CO2 reduction requires efficient catalysts, yet materials discovery remains bottlenecked by 10-20 year development cycles requiring deep domain expertise. This paper demonstrates how large language models can assist the catalyst discovery process by helping researchers explore chemical spaces and interpret results when augmented with retrieval-based grounding. We introduce a retrieval-augmented generation framework that enables GPT-4 to navigate chemical space by accessing a database of 50,000+ known materials, adapting general-purpose language understanding for high-throughput materials design. Our approach generated over 250 catalyst candidates with an 82% thermodynamic stability rate while addressing multi-objective constraints: 68% achieved <$100/kg cost with metallic conductivity (band gap<0.1eV) and mechanical stability (B/G>1.75). The best-performing Fe0.2Co0.2Ni0.2Ir0.1Ru0.3 achieves 0.285V limiting potential (25% improvement over IrO2), while Cr0.2Fe0.2Co0.3Ni0.2Mo0.1 optimally balances performance-cost trade-offs at $18/kg.

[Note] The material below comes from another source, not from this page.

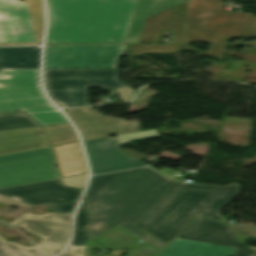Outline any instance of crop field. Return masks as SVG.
I'll return each mask as SVG.
<instances>
[{"instance_id":"8a807250","label":"crop field","mask_w":256,"mask_h":256,"mask_svg":"<svg viewBox=\"0 0 256 256\" xmlns=\"http://www.w3.org/2000/svg\"><path fill=\"white\" fill-rule=\"evenodd\" d=\"M175 183L147 167L91 179L86 208L91 217L85 231L94 237L117 225L163 248L166 244L133 224Z\"/></svg>"},{"instance_id":"ac0d7876","label":"crop field","mask_w":256,"mask_h":256,"mask_svg":"<svg viewBox=\"0 0 256 256\" xmlns=\"http://www.w3.org/2000/svg\"><path fill=\"white\" fill-rule=\"evenodd\" d=\"M46 44L124 43L138 0H46Z\"/></svg>"},{"instance_id":"34b2d1b8","label":"crop field","mask_w":256,"mask_h":256,"mask_svg":"<svg viewBox=\"0 0 256 256\" xmlns=\"http://www.w3.org/2000/svg\"><path fill=\"white\" fill-rule=\"evenodd\" d=\"M239 188L176 182L134 225L167 244L195 215L224 221L219 212Z\"/></svg>"},{"instance_id":"412701ff","label":"crop field","mask_w":256,"mask_h":256,"mask_svg":"<svg viewBox=\"0 0 256 256\" xmlns=\"http://www.w3.org/2000/svg\"><path fill=\"white\" fill-rule=\"evenodd\" d=\"M255 35L256 17L251 13H225L220 0H189L185 50L221 59L229 37ZM198 41L208 44L206 52L188 47Z\"/></svg>"},{"instance_id":"f4fd0767","label":"crop field","mask_w":256,"mask_h":256,"mask_svg":"<svg viewBox=\"0 0 256 256\" xmlns=\"http://www.w3.org/2000/svg\"><path fill=\"white\" fill-rule=\"evenodd\" d=\"M23 110L41 126L67 122L44 97L39 69H0V112Z\"/></svg>"},{"instance_id":"dd49c442","label":"crop field","mask_w":256,"mask_h":256,"mask_svg":"<svg viewBox=\"0 0 256 256\" xmlns=\"http://www.w3.org/2000/svg\"><path fill=\"white\" fill-rule=\"evenodd\" d=\"M117 69H45L44 85L60 107L88 105V88L129 87Z\"/></svg>"},{"instance_id":"e52e79f7","label":"crop field","mask_w":256,"mask_h":256,"mask_svg":"<svg viewBox=\"0 0 256 256\" xmlns=\"http://www.w3.org/2000/svg\"><path fill=\"white\" fill-rule=\"evenodd\" d=\"M43 31L42 0H0V45H40Z\"/></svg>"},{"instance_id":"d8731c3e","label":"crop field","mask_w":256,"mask_h":256,"mask_svg":"<svg viewBox=\"0 0 256 256\" xmlns=\"http://www.w3.org/2000/svg\"><path fill=\"white\" fill-rule=\"evenodd\" d=\"M81 191L64 187L57 179L0 190V203L28 206L48 203L52 211L72 215Z\"/></svg>"},{"instance_id":"5a996713","label":"crop field","mask_w":256,"mask_h":256,"mask_svg":"<svg viewBox=\"0 0 256 256\" xmlns=\"http://www.w3.org/2000/svg\"><path fill=\"white\" fill-rule=\"evenodd\" d=\"M126 45L46 46L45 68H117Z\"/></svg>"},{"instance_id":"3316defc","label":"crop field","mask_w":256,"mask_h":256,"mask_svg":"<svg viewBox=\"0 0 256 256\" xmlns=\"http://www.w3.org/2000/svg\"><path fill=\"white\" fill-rule=\"evenodd\" d=\"M57 177L50 148L0 157V188Z\"/></svg>"},{"instance_id":"28ad6ade","label":"crop field","mask_w":256,"mask_h":256,"mask_svg":"<svg viewBox=\"0 0 256 256\" xmlns=\"http://www.w3.org/2000/svg\"><path fill=\"white\" fill-rule=\"evenodd\" d=\"M186 2L145 20L139 43H160L162 30H174L173 45H127V56L181 51Z\"/></svg>"},{"instance_id":"d1516ede","label":"crop field","mask_w":256,"mask_h":256,"mask_svg":"<svg viewBox=\"0 0 256 256\" xmlns=\"http://www.w3.org/2000/svg\"><path fill=\"white\" fill-rule=\"evenodd\" d=\"M71 217L54 213L46 215L25 213L10 224L22 226L25 230L41 236L43 239L36 247L47 256H54L69 240Z\"/></svg>"},{"instance_id":"22f410ed","label":"crop field","mask_w":256,"mask_h":256,"mask_svg":"<svg viewBox=\"0 0 256 256\" xmlns=\"http://www.w3.org/2000/svg\"><path fill=\"white\" fill-rule=\"evenodd\" d=\"M64 110L79 128L84 140L139 130L138 121L127 122L108 118L91 107Z\"/></svg>"},{"instance_id":"cbeb9de0","label":"crop field","mask_w":256,"mask_h":256,"mask_svg":"<svg viewBox=\"0 0 256 256\" xmlns=\"http://www.w3.org/2000/svg\"><path fill=\"white\" fill-rule=\"evenodd\" d=\"M178 237L237 247L230 256H256V248L238 244L223 222L197 218Z\"/></svg>"},{"instance_id":"5142ce71","label":"crop field","mask_w":256,"mask_h":256,"mask_svg":"<svg viewBox=\"0 0 256 256\" xmlns=\"http://www.w3.org/2000/svg\"><path fill=\"white\" fill-rule=\"evenodd\" d=\"M94 174L147 165L119 151L116 138H102L84 142Z\"/></svg>"},{"instance_id":"d9b57169","label":"crop field","mask_w":256,"mask_h":256,"mask_svg":"<svg viewBox=\"0 0 256 256\" xmlns=\"http://www.w3.org/2000/svg\"><path fill=\"white\" fill-rule=\"evenodd\" d=\"M48 146L40 127L0 132V155Z\"/></svg>"},{"instance_id":"733c2abd","label":"crop field","mask_w":256,"mask_h":256,"mask_svg":"<svg viewBox=\"0 0 256 256\" xmlns=\"http://www.w3.org/2000/svg\"><path fill=\"white\" fill-rule=\"evenodd\" d=\"M234 249L176 238L159 256H229Z\"/></svg>"},{"instance_id":"4a817a6b","label":"crop field","mask_w":256,"mask_h":256,"mask_svg":"<svg viewBox=\"0 0 256 256\" xmlns=\"http://www.w3.org/2000/svg\"><path fill=\"white\" fill-rule=\"evenodd\" d=\"M187 0H139L125 43H138L145 18Z\"/></svg>"},{"instance_id":"bc2a9ffb","label":"crop field","mask_w":256,"mask_h":256,"mask_svg":"<svg viewBox=\"0 0 256 256\" xmlns=\"http://www.w3.org/2000/svg\"><path fill=\"white\" fill-rule=\"evenodd\" d=\"M53 148L62 177L87 172L79 142Z\"/></svg>"},{"instance_id":"214f88e0","label":"crop field","mask_w":256,"mask_h":256,"mask_svg":"<svg viewBox=\"0 0 256 256\" xmlns=\"http://www.w3.org/2000/svg\"><path fill=\"white\" fill-rule=\"evenodd\" d=\"M40 47L2 48L3 68H39Z\"/></svg>"},{"instance_id":"92a150f3","label":"crop field","mask_w":256,"mask_h":256,"mask_svg":"<svg viewBox=\"0 0 256 256\" xmlns=\"http://www.w3.org/2000/svg\"><path fill=\"white\" fill-rule=\"evenodd\" d=\"M94 240L111 249H130L141 244V242H139V238L135 237L134 235L130 234L129 232L125 231L120 227Z\"/></svg>"},{"instance_id":"dafd665d","label":"crop field","mask_w":256,"mask_h":256,"mask_svg":"<svg viewBox=\"0 0 256 256\" xmlns=\"http://www.w3.org/2000/svg\"><path fill=\"white\" fill-rule=\"evenodd\" d=\"M70 125L64 123L44 126L53 146L79 141L75 130Z\"/></svg>"},{"instance_id":"00972430","label":"crop field","mask_w":256,"mask_h":256,"mask_svg":"<svg viewBox=\"0 0 256 256\" xmlns=\"http://www.w3.org/2000/svg\"><path fill=\"white\" fill-rule=\"evenodd\" d=\"M39 126L23 112L0 114V131Z\"/></svg>"},{"instance_id":"a9b5d70f","label":"crop field","mask_w":256,"mask_h":256,"mask_svg":"<svg viewBox=\"0 0 256 256\" xmlns=\"http://www.w3.org/2000/svg\"><path fill=\"white\" fill-rule=\"evenodd\" d=\"M0 256H44L34 247H22L0 237Z\"/></svg>"},{"instance_id":"4177f3b9","label":"crop field","mask_w":256,"mask_h":256,"mask_svg":"<svg viewBox=\"0 0 256 256\" xmlns=\"http://www.w3.org/2000/svg\"><path fill=\"white\" fill-rule=\"evenodd\" d=\"M83 205H84V201L82 200L76 214L74 237L71 243L74 245H82L83 242L86 239H88L87 235L81 230L89 219L83 208Z\"/></svg>"},{"instance_id":"730fd06b","label":"crop field","mask_w":256,"mask_h":256,"mask_svg":"<svg viewBox=\"0 0 256 256\" xmlns=\"http://www.w3.org/2000/svg\"><path fill=\"white\" fill-rule=\"evenodd\" d=\"M161 252L162 250L143 243L133 250H128L124 256H158Z\"/></svg>"},{"instance_id":"eef30255","label":"crop field","mask_w":256,"mask_h":256,"mask_svg":"<svg viewBox=\"0 0 256 256\" xmlns=\"http://www.w3.org/2000/svg\"><path fill=\"white\" fill-rule=\"evenodd\" d=\"M158 133L155 131V129L152 130H146L136 133H130L125 135H119L117 136V140L119 144L123 143H129L130 140L133 139H139V138H145V137H151V136H157Z\"/></svg>"},{"instance_id":"ae1a2a85","label":"crop field","mask_w":256,"mask_h":256,"mask_svg":"<svg viewBox=\"0 0 256 256\" xmlns=\"http://www.w3.org/2000/svg\"><path fill=\"white\" fill-rule=\"evenodd\" d=\"M87 174L62 178L65 185L81 188L84 187Z\"/></svg>"},{"instance_id":"d3111659","label":"crop field","mask_w":256,"mask_h":256,"mask_svg":"<svg viewBox=\"0 0 256 256\" xmlns=\"http://www.w3.org/2000/svg\"><path fill=\"white\" fill-rule=\"evenodd\" d=\"M85 247L70 246L60 256H83Z\"/></svg>"},{"instance_id":"750c4746","label":"crop field","mask_w":256,"mask_h":256,"mask_svg":"<svg viewBox=\"0 0 256 256\" xmlns=\"http://www.w3.org/2000/svg\"><path fill=\"white\" fill-rule=\"evenodd\" d=\"M87 244L91 245L92 247H94L96 249H107V248H105V247H103V246H101V245H99V244H97V243H95L91 240L88 241Z\"/></svg>"},{"instance_id":"bd1437ed","label":"crop field","mask_w":256,"mask_h":256,"mask_svg":"<svg viewBox=\"0 0 256 256\" xmlns=\"http://www.w3.org/2000/svg\"><path fill=\"white\" fill-rule=\"evenodd\" d=\"M84 256H93V250L90 247H86Z\"/></svg>"},{"instance_id":"1d83c4d3","label":"crop field","mask_w":256,"mask_h":256,"mask_svg":"<svg viewBox=\"0 0 256 256\" xmlns=\"http://www.w3.org/2000/svg\"><path fill=\"white\" fill-rule=\"evenodd\" d=\"M0 68H2V61H1V48H0Z\"/></svg>"}]
</instances>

Volcano plot analysis confirms that 78% of LLM-generated catalysts cluster near the theoretical activity optimum, while our system achieves 200x computational efficiency compared to traditional high-throughput screening. By demonstrating that retrieval-augmented generation can ground AI creativity in physical constraints without sacrificing exploration, this work demonstrates an approach where natural language interfaces can streamline materials discovery workflows, enabling researchers to explore chemical spaces more efficiently while the LLM assists in result interpretation and hypothesis generation.